- The task:
Transcribe exactly the span of lines that begins the records and ends with the line holding "a nivel de las", both boundary lines included.

### Records provided

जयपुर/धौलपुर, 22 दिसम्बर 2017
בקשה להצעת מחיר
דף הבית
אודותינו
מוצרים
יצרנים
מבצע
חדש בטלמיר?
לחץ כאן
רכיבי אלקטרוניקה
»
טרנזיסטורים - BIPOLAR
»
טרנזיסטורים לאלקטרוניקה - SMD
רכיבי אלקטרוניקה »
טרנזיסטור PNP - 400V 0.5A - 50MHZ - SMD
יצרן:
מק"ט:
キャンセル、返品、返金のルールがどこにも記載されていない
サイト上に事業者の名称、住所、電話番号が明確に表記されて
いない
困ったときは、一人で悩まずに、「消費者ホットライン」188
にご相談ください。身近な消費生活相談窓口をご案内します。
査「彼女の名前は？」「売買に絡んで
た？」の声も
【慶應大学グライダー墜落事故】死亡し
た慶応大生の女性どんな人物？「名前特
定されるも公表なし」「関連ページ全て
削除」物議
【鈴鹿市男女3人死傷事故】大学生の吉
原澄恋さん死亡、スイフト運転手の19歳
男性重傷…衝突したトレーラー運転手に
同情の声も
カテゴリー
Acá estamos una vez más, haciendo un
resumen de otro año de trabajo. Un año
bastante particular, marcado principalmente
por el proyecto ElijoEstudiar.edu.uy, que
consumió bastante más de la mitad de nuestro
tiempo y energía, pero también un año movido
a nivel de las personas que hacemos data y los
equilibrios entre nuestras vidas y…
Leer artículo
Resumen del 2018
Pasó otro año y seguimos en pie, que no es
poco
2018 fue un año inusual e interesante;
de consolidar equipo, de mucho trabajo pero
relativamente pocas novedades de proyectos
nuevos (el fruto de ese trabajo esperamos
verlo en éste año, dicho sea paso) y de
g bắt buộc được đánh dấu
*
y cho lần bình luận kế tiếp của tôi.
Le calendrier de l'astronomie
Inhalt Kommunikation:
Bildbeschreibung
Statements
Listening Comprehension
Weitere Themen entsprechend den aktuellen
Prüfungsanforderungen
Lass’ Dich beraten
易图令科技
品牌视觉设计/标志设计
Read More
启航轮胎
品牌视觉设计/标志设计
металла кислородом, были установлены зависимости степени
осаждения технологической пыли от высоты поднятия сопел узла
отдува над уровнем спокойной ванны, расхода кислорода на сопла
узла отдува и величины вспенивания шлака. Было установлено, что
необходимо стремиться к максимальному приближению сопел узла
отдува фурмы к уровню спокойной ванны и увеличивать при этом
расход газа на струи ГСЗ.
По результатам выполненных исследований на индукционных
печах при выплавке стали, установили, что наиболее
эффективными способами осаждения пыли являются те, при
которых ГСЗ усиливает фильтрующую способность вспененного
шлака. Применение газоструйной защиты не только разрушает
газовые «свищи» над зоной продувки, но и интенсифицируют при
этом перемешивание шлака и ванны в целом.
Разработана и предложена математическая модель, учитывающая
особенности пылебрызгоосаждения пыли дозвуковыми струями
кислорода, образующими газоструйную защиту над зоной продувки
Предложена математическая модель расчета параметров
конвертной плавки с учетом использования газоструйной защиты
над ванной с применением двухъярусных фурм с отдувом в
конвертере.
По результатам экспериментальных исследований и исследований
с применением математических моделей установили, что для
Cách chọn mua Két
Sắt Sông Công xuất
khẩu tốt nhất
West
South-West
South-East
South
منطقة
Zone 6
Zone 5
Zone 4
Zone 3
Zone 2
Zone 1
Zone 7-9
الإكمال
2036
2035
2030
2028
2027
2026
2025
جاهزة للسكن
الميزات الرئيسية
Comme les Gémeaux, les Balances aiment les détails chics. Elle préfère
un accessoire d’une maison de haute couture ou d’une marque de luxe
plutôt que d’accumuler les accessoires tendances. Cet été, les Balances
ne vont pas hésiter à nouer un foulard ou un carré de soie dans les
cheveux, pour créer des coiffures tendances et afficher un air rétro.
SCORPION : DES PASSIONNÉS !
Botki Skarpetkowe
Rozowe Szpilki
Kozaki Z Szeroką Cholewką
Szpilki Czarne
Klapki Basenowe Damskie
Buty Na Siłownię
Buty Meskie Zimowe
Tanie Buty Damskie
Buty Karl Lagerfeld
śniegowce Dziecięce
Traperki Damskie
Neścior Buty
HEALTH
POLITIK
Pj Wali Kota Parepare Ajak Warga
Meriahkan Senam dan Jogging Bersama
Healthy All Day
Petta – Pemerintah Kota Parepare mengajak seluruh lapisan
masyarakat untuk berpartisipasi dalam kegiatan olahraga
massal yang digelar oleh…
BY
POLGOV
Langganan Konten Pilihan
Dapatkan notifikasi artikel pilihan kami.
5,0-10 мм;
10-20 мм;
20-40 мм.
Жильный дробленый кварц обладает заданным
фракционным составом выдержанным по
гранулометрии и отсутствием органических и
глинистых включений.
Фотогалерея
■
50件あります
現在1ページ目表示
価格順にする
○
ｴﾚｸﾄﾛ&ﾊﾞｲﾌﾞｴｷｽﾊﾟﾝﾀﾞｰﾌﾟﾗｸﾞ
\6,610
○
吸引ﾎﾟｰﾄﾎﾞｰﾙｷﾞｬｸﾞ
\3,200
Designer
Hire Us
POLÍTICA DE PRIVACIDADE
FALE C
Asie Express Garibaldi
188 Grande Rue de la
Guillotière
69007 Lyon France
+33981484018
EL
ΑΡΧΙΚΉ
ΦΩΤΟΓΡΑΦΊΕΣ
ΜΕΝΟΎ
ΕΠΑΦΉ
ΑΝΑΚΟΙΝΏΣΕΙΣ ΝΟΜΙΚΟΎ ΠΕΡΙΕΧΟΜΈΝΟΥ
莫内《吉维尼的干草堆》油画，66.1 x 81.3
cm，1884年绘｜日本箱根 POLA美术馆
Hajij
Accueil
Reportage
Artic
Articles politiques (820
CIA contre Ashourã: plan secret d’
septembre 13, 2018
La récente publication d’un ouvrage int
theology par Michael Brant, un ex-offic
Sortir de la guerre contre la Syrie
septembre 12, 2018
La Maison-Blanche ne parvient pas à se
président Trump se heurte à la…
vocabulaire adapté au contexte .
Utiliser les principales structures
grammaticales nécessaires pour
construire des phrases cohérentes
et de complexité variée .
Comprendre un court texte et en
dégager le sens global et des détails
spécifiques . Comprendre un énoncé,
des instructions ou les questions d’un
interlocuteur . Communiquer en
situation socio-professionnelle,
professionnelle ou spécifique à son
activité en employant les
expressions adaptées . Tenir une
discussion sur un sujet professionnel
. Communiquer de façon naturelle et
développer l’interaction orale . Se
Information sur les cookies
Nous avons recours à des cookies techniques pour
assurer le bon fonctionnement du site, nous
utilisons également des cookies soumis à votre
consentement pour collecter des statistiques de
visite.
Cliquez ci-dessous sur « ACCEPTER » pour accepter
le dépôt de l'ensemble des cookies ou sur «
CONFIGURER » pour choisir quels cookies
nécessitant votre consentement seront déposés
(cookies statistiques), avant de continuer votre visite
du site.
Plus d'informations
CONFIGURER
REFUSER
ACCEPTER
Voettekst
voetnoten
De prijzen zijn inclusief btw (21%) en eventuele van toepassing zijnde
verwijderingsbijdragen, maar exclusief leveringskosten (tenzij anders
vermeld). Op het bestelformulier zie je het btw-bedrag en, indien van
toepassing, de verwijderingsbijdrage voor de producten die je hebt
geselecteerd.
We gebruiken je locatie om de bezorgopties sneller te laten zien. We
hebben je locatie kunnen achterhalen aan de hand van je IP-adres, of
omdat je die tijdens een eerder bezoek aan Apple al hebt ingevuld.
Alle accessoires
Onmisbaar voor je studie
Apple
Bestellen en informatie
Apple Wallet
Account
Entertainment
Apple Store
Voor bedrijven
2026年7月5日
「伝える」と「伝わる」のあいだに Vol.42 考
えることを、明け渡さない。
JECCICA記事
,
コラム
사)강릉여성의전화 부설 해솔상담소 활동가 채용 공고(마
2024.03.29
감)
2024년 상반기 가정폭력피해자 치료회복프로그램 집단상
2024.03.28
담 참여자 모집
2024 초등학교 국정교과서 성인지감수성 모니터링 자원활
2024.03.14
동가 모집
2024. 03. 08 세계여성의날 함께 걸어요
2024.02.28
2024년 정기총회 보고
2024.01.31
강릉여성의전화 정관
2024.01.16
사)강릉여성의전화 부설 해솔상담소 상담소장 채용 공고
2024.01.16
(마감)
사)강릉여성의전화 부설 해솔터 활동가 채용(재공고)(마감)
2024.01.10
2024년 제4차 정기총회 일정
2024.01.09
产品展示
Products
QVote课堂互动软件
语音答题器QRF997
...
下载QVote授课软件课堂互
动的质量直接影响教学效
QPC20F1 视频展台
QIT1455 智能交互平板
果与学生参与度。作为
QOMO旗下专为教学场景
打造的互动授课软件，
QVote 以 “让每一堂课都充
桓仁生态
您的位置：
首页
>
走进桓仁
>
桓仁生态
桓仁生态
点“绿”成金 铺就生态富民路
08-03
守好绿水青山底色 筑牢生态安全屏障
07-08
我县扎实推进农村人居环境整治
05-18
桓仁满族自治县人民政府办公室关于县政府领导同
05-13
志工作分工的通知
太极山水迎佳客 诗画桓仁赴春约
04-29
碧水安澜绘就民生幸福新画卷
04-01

######

- Your response:
जयपुर/धौलपुर, 22 दिसम्बर 2017
בקשה להצעת מחיר
דף הבית
אודותינו
מוצרים
יצרנים
מבצע
חדש בטלמיר?
לחץ כאן
רכיבי אלקטרוניקה
»
טרנזיסטורים - BIPOLAR
»
טרנזיסטורים לאלקטרוניקה - SMD
רכיבי אלקטרוניקה »
טרנזיסטור PNP - 400V 0.5A - 50MHZ - SMD
יצרן:
מק"ט:
キャンセル、返品、返金のルールがどこにも記載されていない
サイト上に事業者の名称、住所、電話番号が明確に表記されて
いない
困ったときは、一人で悩まずに、「消費者ホットライン」188
にご相談ください。身近な消費生活相談窓口をご案内します。
査「彼女の名前は？」「売買に絡んで
た？」の声も
【慶應大学グライダー墜落事故】死亡し
た慶応大生の女性どんな人物？「名前特
定されるも公表なし」「関連ページ全て
削除」物議
【鈴鹿市男女3人死傷事故】大学生の吉
原澄恋さん死亡、スイフト運転手の19歳
男性重傷…衝突したトレーラー運転手に
同情の声も
カテゴリー
Acá estamos una vez más, haciendo un
resumen de otro año de trabajo. Un año
bastante particular, marcado principalmente
por el proyecto ElijoEstudiar.edu.uy, que
consumió bastante más de la mitad de nuestro
tiempo y energía, pero también un año movido
a nivel de las personas que hacemos data y los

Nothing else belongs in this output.